Cette discipline rugueuse laisse le public coupé en deux, entre ceux qui trouvent inacceptable de regarder deux adversaires tenter de se détruire, qui ont raison. Et ceux qui disent que la boxe propose un spectacle captivant et impose des règles de comportement loyal aux combattants, qui ont raison aussi. Personne n'est obligé de regarder, il y a aussi du beach-volley.
La boxe professionnelle est en train de disparaître, minée par la corruption qui gangrène depuis des lustres son entourage. Ses magnifiques champions sont le plus souvent des êtres humains tout aussi délicieux et modestes que les rameurs des quartiers chics. Ils font honneur à leur sport, à leur pays et à leurs origines.

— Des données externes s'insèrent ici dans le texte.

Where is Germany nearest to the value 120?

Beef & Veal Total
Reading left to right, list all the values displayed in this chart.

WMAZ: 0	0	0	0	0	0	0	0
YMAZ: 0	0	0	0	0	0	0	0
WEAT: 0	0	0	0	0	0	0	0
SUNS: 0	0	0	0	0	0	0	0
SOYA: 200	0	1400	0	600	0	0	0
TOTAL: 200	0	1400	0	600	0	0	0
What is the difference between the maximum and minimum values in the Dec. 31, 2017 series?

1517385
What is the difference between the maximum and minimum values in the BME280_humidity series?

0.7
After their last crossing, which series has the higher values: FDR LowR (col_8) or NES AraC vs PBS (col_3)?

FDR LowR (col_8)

La boxe olympique est en train de sauver la discipline, qui voyait ses effectifs partir pratiquer les nouveaux arts martiaux plus sexy. D’abord, elle a accepté d’accueillir les femmes, qui combattent dans trois catégories à Rio. Ensuite, elle forme de bons athlètes, courageux et techniques.

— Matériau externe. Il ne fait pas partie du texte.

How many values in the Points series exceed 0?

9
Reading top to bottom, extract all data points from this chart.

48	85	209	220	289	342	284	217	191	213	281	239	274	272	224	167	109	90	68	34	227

Il ne reste plus qu’à organiser un circuit annuel de galas pour leur permettre de vivre de leur talent, et pour les protéger des intérêts véreux qui ont failli couler la discipline. N’oublions pas que la boxe (alors appelée pancrace) est aussi ancienne que la philosophie et la poésie, et qu’elle a surgi du même terreau.
VIGNETTE
# Argentine et Mexique ont déjà quitté le tournoi olympique de football masculin, qu’ils avaient remporté naguère. Le Brésil a échappé de justesse à ce triste sort, mais il lui faut totalement se débarrasser de la fébrilité qui le saisit quand il joue pour gagner un titre à domicile. Quand on se rappelle que les Brésiliens n’ont jamais été champions olympiques, on réalise aussi que la Nouvelle-Zélande a laissé échapper la première médaille d’or de rugby à VII, ce qui est tout aussi extravagant. Les Fidjiens sont allés se la chercher tout seuls, et leur joie procure autant de plaisir que leur jeu.